Bluetooth Connection Flowcharts
Bluetooth Low Energy (BLE) defines a framework for a wide variety of communication types. It allows devices to discover each other, broadcast data, establish connections, and many other fundamental operations.
These procedures are described comprehensively in a series of sequence diagrams, which focus on the following items:
- BGAPI function calls.
- Messages exchanged over the air.
- Events raised by the BLE stack.
This document does not expose the Bluetooth stack packet management nor it describes the host controller interface (HCI).
The document assumes that the necessary Bluetooth hardware is used, such as an EFR32 SoC or a BGM module.
Generic Access Profile (GAP)
To establish a BLE connection between the two devices A and B, a device A has to advertise while the device B has to scan for connectable devices. As a result, only the scanning device B can initiate the connection. The scanning device B is then the central and the advertising device A is the peripheral.
Advertising and Scanning
BLE implements a time division duplex scheme, which means that on a given frequency channel, duplex communication (i.e., sending and receiving data) is taking place on one physical link. This differs, for example, from a wired serial link, where TX and RX wires are used respectively for transmission and reception.
As a result, a defined set of tunable timing parameters are available, such as the advertising interval, scanning interval, and scanning window. For more information, see the BLE core specification.
The advertiser periodically sends advertising packets to any listening device. The scanner starts listening and a "scan report" event is raised each time an advertising packets is received. The advertising packets convey some useful information, such as the advertiser Bluetooth address for example. This information can eventually be used to establish a connection.
Passive and active are the two available scanning methods. In passive scanning, the scanner only receives advertising packets. In active scanning, the scanner sends "scan request" messages to the advertiser, containing the scanner Bluetooth address and its address type.
Note: This article does not cover extended advertising (https://github.com/SiliconLabs/bluetooth_stack_features/tree/master/advertising/extended_advertising).

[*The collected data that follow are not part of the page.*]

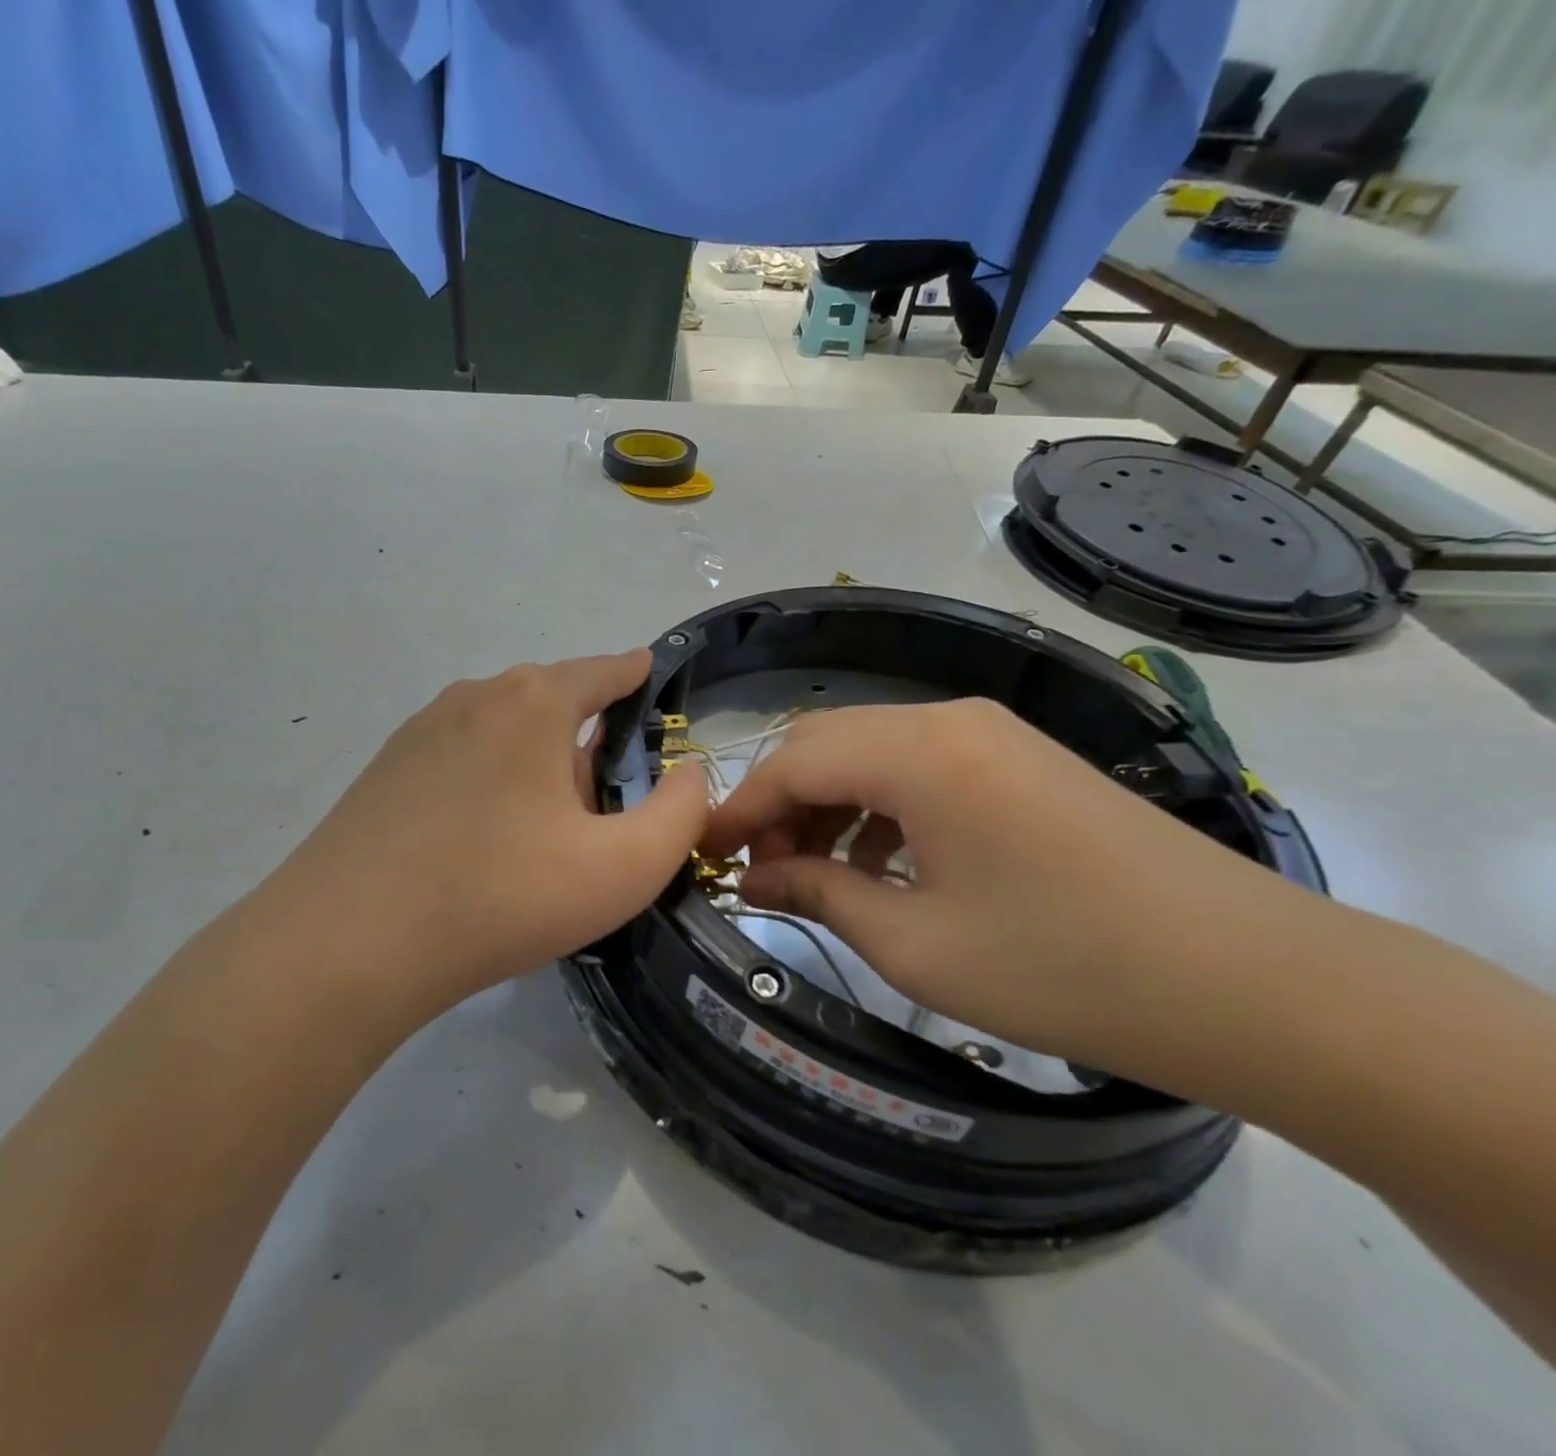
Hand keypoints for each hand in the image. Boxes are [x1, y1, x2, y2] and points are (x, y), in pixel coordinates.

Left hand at [262, 650, 709, 1017]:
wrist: (351, 942)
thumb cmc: (503, 894)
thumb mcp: (624, 867)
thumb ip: (680, 815)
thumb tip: (689, 775)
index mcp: (533, 702)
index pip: (602, 670)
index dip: (633, 673)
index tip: (649, 674)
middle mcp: (474, 697)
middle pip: (551, 704)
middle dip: (584, 743)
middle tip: (599, 813)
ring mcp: (419, 731)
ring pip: (501, 735)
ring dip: (532, 769)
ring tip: (540, 837)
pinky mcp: (384, 770)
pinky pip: (459, 762)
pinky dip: (486, 786)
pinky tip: (480, 844)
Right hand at [698, 699, 1313, 1082]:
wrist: (1254, 982)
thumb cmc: (1065, 967)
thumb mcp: (916, 943)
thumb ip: (818, 896)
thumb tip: (754, 881)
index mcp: (918, 750)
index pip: (792, 760)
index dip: (738, 808)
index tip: (701, 853)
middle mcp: (949, 718)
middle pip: (826, 741)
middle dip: (779, 802)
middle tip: (760, 870)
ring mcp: (992, 733)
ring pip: (872, 750)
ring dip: (828, 803)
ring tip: (815, 874)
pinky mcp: (1022, 759)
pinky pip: (920, 766)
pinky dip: (879, 806)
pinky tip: (883, 864)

After the scanner collects all necessary information from an advertiser, it can connect to it. The following sequence diagram illustrates the steps to successfully establish a connection:
Note that the scanner is initiating the connection, which makes it the central device upon connection.
Connection Initiation Failure
A connection initiation failure can happen either because the connection initiation is canceled or it times out. A device can cancel a pending connection immediately after creation. The peripheral must respond to the central within a given time interval. The BLE standard defines the fixed number of six connection intervals as the limit within whichever host can remain silent (not sending any packet). If one of the hosts (central or peripheral) remains silent for longer, the connection is dropped.
In this example, six connection intervals passed without receiving any data channel PDU from the peripheral. As a result, the connection is dropped. Similarly, If the central had failed to send data channel PDU to the peripheral for that same time interval, the connection would have dropped.
Note: This is different from the supervision timeout. It applies only for the connection initiation. In other words, there is at least one successful connection event where packets are exchanged between the central and peripheral.
Updating Connection Parameters
After a BLE connection has been established, some parameter adjustments might be requested. To do so, the "Connection parameter request" procedure can be triggered by either host, central or peripheral. The procedure can be triggered at link layer level (i.e., without the application requesting it) during connection initiation. The BGAPI implements the routine sl_bt_connection_set_default_parameters to preset the parameter values. When the connection is initiated, it is still possible at any point in time to update the connection parameters by calling sl_bt_connection_set_parameters in the application layer:
Additionally, the sequence diagram above shows the "GATT MTU exchange" sub-procedure.
The ATT protocol defines a Maximum Transmission Unit (MTU) of 23 bytes by default. If the two connected devices can support a bigger ATT_MTU value, the "GATT MTU exchange" procedure is triggered to set the ATT protocol MTU. This procedure is initiated only once during a connection initiation.
Note that the security mode and the data channel PDU payload length may vary during the connection session. For more information about general BLE security features, see Using Bluetooth security features in Silicon Labs Bluetooth SDK.
Note: During the "Connection parameter request" procedure, the central has always the priority over parameter decision. In other words, the central has always the "last word" for parameter negotiation.